Augustinus von Hippo
Catena Aurea · Matthäusevangelium 13
45 Auch gleicht das Himmelreich einem Kaufmann, der schöne Perlen suchte. 46 Als er aber eine kostbare Perle fand, ging er hin, verkaufte alles, was er besaß, und kaufte sie.
(Quæst. in Matt. q. 13.) Oder: Ein Mensch, der gute Perlen sucht, hat eine Perle von großem Wert gefunden; das heißt, wer gute Menschen sucht, mit denen er nutzbringend leben kann, findet einen allein, Christus Jesus, ohne Sünde; oder, wer Lebensvorschriften sucht, mit deren Hilfe er gerecht unter Menschen wohnen kann, findet die Liebe zum Nächsten, in welcher einen Regel, sagt der Apostel, (Röm. 13,9.) alles zusammengefasst ist; oder, wer gute Gedanken sucht, findet jenes Wort, in dem alles enthalten ist: Im Anfang war das Wort. (Joh. 1,1.) welches leuchtet mit dem Licht der Wahrheit, feststeht mit der Stärke der Ewigkeit und durchweg sich selbst gleich ist mit der Schönheit der Gottheit, und wenn wir die Schale des Fleisches durchdrungen haben, als Gott bekannt werden wird.

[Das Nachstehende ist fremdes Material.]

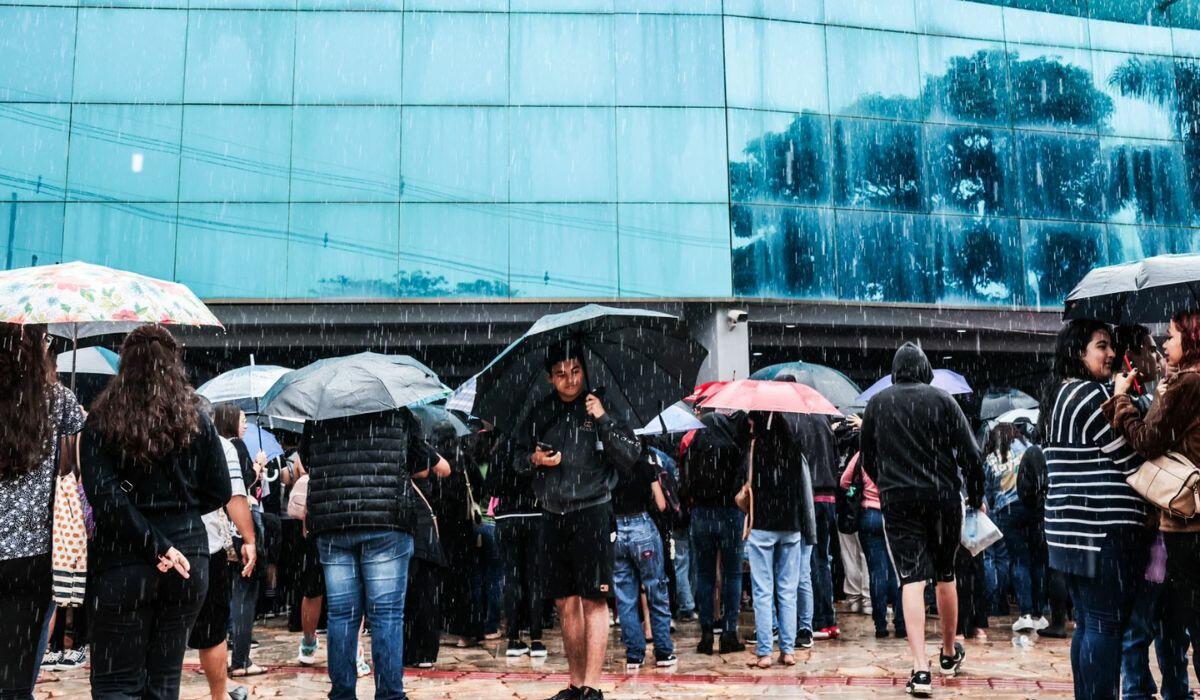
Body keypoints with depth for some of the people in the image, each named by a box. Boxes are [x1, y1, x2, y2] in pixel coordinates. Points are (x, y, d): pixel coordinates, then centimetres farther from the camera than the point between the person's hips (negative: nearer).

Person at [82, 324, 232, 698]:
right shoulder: (195, 421, 3)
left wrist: (158, 547, -14)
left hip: (122, 564, -2)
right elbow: (219, 494, 5)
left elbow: (104, 495, -14)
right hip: (188, 560, 3)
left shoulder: (102, 421, -3)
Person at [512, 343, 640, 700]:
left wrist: (603, 419, -17)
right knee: (566, 603, 10)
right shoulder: (540, 414, 10)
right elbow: (517, 458, 18)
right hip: (554, 515, 5)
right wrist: (534, 459, -4)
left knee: (593, 600, -5)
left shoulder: (600, 407, -2)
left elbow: (630, 456, -8)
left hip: (591, 513, -5)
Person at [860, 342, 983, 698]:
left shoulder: (878, 403, 5)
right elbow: (970, 453, -3)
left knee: (912, 579, -4)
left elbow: (867, 458, 15)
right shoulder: (942, 400, 0)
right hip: (943, 498, 0)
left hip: (898, 501, 0)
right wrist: (976, 497, 7)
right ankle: (949, 654, 32)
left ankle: (921, 668, -15)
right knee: (945, 576, 16)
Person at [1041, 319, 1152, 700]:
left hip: (1072, 528, 10)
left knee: (1087, 623, 13)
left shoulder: (1059, 397, 18)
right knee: (1106, 626, -5)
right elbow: (1130, 461, -11)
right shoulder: (1091, 395, -12)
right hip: (1102, 529, -10)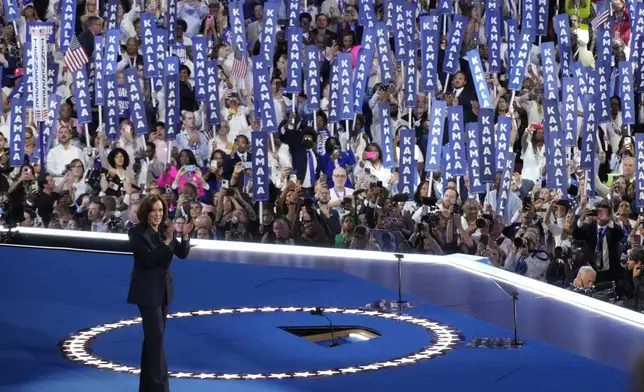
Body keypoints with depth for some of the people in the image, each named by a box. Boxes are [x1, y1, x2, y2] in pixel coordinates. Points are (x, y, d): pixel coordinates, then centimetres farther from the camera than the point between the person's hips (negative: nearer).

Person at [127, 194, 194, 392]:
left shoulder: (166, 229, 3)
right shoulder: (136, 232, -13)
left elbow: (182, 254, -2)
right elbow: (149, 259, -23)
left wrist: (185, 236, -20)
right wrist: (166, 240, -30)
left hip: (164, 288, 7)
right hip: (147, 290, -7)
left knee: (153, 336, 14)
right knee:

Aber welches von diesen dreien es auch sein mag, oder wenn es etwas anderes gibt, das uns einfallen kann, das unter der Figur der einen kostbaren Perle bezeichnet werden kann, ihre Kostbarkeit ist der Besitz unserer selbst, die wir nicht frei sind, sie zu besitzen, es sei denn, wir verachten alles, was in dieser Welt besessen werden kann. Denn nachdem wir unseren Besitz verkauft haben, erhalten wir keine andere größere Gegenleistung als uns selbst, (denn während wir in solche Dinge verwickelt waren, waren wir nicht unser eigen,) damit wir uns wieder für jene Perle hingeben, nicht weil wir ihr gleichwertig sind, sondern weil wir nichts Größeres geben können.